I like classic Rock tones. (Led Zeppelin Lemon Song, Black Sabbath early)

The plan is: Treble Booster (Beano?) into my 100W Marshall and attenuator (Weber?) between poweramp and 12x4 cab.

Would it work? 
Yes, I use P90...

Any input is welcome!

Thanks in advance.


----------



## Jeff Flowerday (Jan 23, 2006)

canrockonthisthing said:


> I like classic Rock tones. (Led Zeppelin Lemon Song, Black Sabbath early)
> 
> The plan is: Treble Booster (Beano?) into my 100W Marshall and attenuator (Weber?) between poweramp and 12x4 cab.
> 
> ...


Why not.

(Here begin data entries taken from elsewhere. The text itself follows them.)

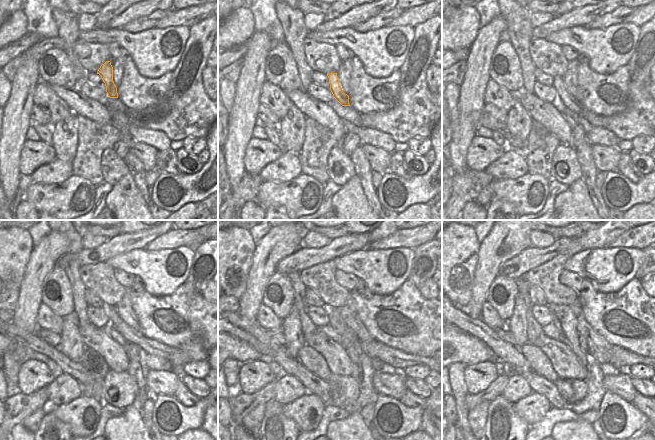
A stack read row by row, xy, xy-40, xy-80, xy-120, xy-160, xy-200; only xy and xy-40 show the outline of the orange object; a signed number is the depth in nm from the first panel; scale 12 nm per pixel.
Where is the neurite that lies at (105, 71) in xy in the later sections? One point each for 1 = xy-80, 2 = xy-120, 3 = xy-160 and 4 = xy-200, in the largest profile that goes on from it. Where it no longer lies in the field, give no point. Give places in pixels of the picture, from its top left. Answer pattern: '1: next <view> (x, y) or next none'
1: next xy-80 (568, 100)
2: next xy-120 (150, 346)
3: next xy-160 (396, 358)
4: next xy-200 (619, 357)

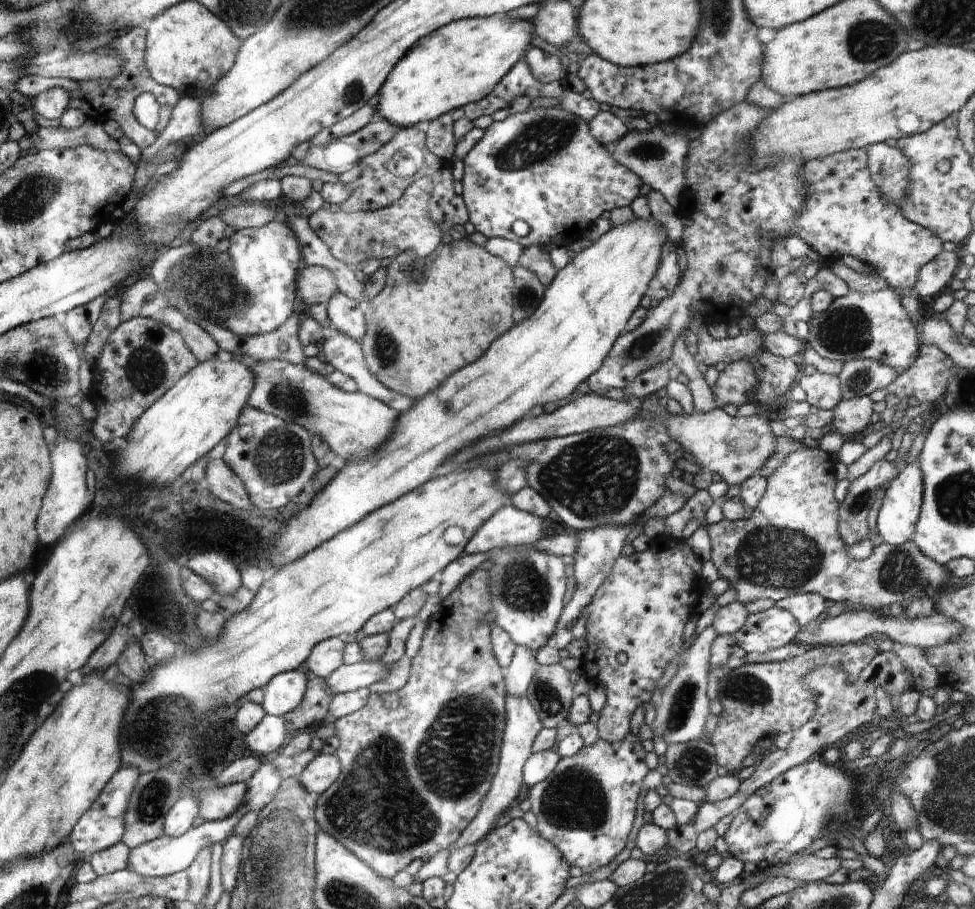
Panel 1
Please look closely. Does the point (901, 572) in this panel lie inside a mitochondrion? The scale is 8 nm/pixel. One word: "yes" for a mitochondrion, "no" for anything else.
yes

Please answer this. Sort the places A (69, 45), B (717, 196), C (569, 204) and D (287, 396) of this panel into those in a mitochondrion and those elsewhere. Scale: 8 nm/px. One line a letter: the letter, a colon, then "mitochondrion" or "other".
A: other
B: other
C: other
D: mitochondrion

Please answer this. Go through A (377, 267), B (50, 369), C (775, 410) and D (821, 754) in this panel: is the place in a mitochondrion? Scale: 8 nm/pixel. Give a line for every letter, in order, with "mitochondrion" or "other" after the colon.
A: other
B: mitochondrion
C: other
D: other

It's nice to push the speakers by cranking up the amp, but sometimes we don't have that luxury.


----------



## Hamm Guitars (Jan 12, 2007)

Here is an old trick you might want to try:

Set up your head and cabinet in different booths (you will obviously need a long speaker cable to do this).

Mic the speaker cabinet and room as you normally would to get the sound you are after. 

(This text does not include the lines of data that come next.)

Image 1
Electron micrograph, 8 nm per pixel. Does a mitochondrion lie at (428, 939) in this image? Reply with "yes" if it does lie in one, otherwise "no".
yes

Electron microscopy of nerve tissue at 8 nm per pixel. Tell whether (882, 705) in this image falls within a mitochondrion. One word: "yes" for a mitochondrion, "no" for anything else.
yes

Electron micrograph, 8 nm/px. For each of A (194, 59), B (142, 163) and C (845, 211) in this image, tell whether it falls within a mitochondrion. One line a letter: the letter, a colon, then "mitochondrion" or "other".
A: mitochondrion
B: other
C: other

Mic the tubes (yes, the tubes) on the back of your head onto a seperate track. If you listen to the tube track sperately, it doesn't sound like much, but when you mix it in with your cabinet tone just right, your sound will reek of ozone.

The louder the amp the better the 'tube' sound, but a power soak can be used if needed.

You won't be able to reproduce this tone live though.


----------



## Kapo_Polenton (Jun 20, 2007)

Hell yeah! This is how i run my NMV plexi clone and my Laney AOR pro tube. Full outbaby! 

p.s- the hotplate is really nice. bright and low switches to compensate for tone changes.


----------